Dataset entries:
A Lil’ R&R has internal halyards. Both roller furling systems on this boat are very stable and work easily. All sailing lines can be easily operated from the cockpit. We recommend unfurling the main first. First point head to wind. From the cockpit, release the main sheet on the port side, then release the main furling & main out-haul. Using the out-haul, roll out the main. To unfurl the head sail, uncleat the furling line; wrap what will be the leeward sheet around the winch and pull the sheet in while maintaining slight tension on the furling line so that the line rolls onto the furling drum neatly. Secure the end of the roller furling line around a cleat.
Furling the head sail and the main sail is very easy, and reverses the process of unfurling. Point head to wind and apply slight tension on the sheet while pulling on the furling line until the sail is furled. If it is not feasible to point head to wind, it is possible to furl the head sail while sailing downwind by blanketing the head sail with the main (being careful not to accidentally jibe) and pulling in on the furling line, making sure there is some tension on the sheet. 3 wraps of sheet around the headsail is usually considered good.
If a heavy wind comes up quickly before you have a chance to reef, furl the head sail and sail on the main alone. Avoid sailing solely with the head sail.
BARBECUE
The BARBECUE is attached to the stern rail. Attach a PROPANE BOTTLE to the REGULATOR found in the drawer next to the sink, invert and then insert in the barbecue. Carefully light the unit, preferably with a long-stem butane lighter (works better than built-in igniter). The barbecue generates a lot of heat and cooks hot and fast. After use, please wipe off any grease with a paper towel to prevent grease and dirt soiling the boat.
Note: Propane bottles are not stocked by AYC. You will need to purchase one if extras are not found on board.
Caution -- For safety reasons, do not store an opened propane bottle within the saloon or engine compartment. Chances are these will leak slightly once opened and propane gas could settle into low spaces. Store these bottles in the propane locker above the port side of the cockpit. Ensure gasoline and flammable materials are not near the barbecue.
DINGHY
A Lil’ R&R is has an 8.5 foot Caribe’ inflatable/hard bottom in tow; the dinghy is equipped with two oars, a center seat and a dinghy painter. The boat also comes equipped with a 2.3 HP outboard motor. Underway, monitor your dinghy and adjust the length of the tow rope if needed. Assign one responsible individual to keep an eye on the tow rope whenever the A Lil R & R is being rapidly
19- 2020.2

...

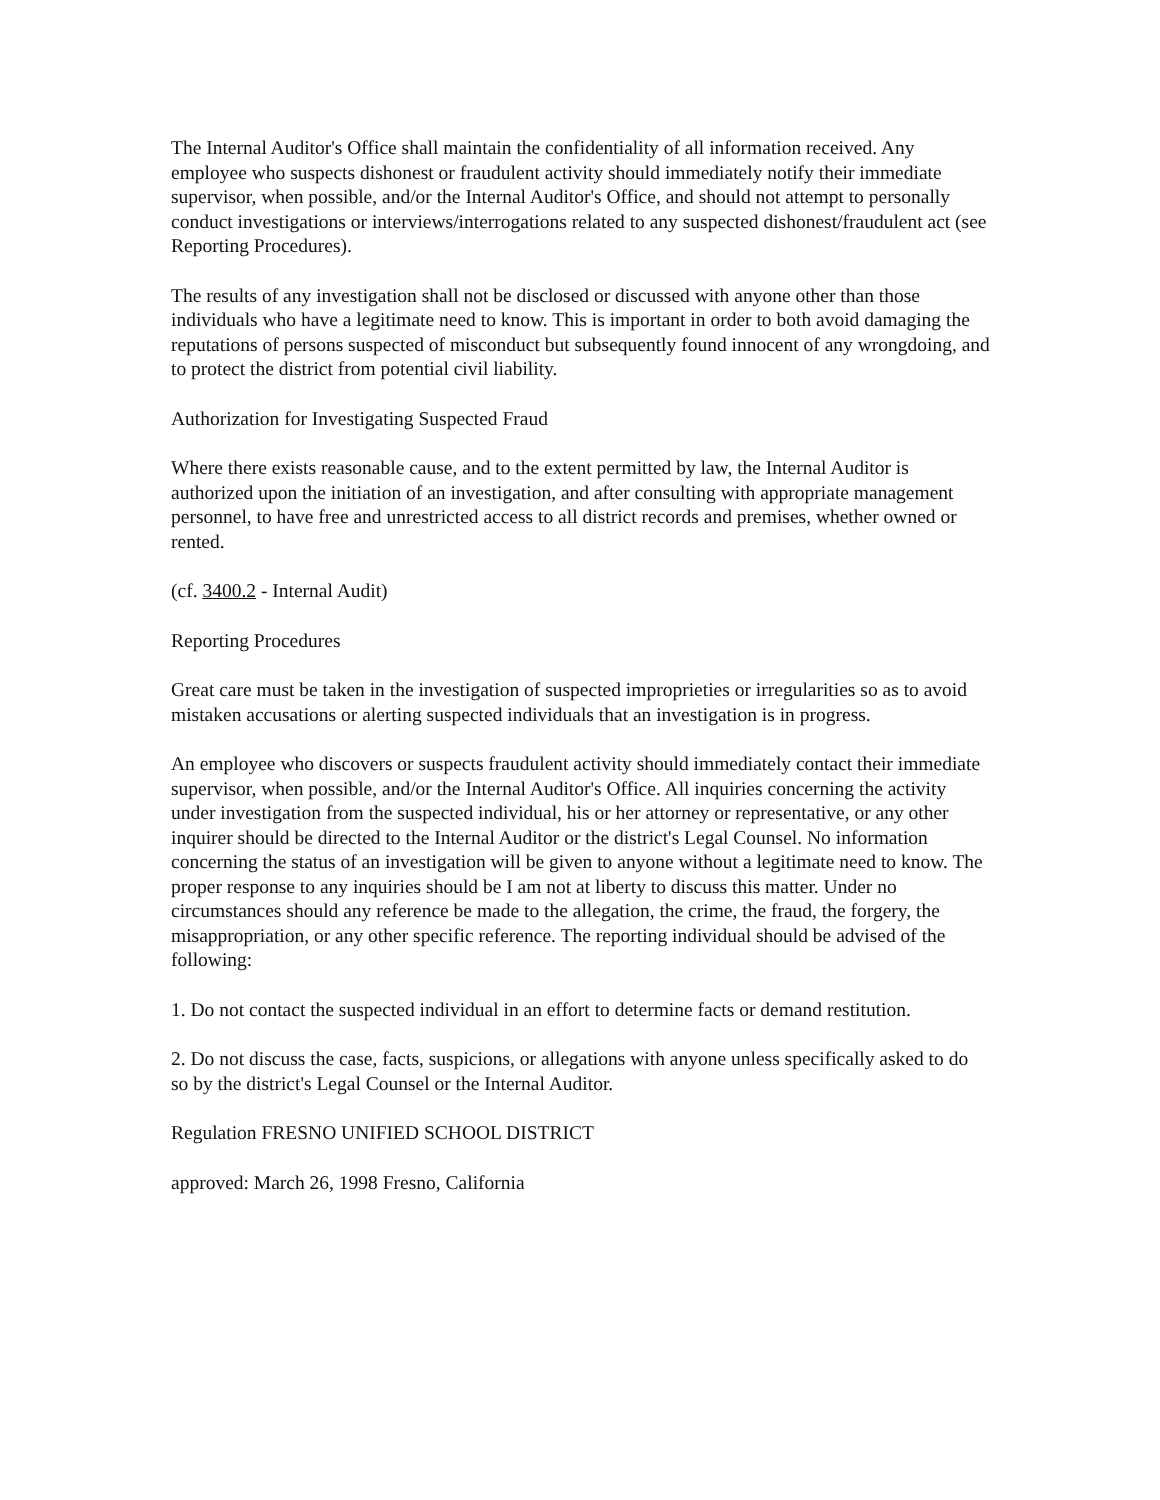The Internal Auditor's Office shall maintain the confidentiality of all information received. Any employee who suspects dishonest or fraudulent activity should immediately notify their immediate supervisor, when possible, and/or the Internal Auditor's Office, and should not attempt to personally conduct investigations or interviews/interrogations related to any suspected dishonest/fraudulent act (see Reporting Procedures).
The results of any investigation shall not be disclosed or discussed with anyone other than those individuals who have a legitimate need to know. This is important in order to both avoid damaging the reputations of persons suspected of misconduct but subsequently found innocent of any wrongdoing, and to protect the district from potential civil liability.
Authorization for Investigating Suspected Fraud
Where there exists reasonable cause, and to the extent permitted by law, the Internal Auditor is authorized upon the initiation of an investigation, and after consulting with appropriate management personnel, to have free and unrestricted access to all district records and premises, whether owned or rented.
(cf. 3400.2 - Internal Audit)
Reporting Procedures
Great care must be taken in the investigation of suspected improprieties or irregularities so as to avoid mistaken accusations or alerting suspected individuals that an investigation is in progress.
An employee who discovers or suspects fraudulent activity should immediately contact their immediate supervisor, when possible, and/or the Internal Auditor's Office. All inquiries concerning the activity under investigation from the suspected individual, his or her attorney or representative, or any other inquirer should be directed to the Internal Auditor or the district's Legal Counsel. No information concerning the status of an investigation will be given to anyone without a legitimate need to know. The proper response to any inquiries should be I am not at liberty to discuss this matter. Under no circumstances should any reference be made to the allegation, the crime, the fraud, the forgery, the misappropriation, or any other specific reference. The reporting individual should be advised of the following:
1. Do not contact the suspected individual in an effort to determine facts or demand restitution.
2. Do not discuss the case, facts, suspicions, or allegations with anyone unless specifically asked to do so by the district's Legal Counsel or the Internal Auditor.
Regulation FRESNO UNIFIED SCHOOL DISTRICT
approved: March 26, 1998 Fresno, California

▶ **Try it**: Can you repeat, word for word, every line above from the one containing "Where there exists" down to the one containing "Great care must", including both?

▶ **Task response**:
Where there exists reasonable cause, and to the extent permitted by law, the Internal Auditor is authorized upon the initiation of an investigation, and after consulting with appropriate management personnel, to have free and unrestricted access to all district records and premises, whether owned or rented.
(cf. 3400.2 - Internal Audit)
Reporting Procedures
Great care must be taken in the investigation of suspected improprieties or irregularities so as to avoid mistaken accusations or alerting suspected individuals that an investigation is in progress.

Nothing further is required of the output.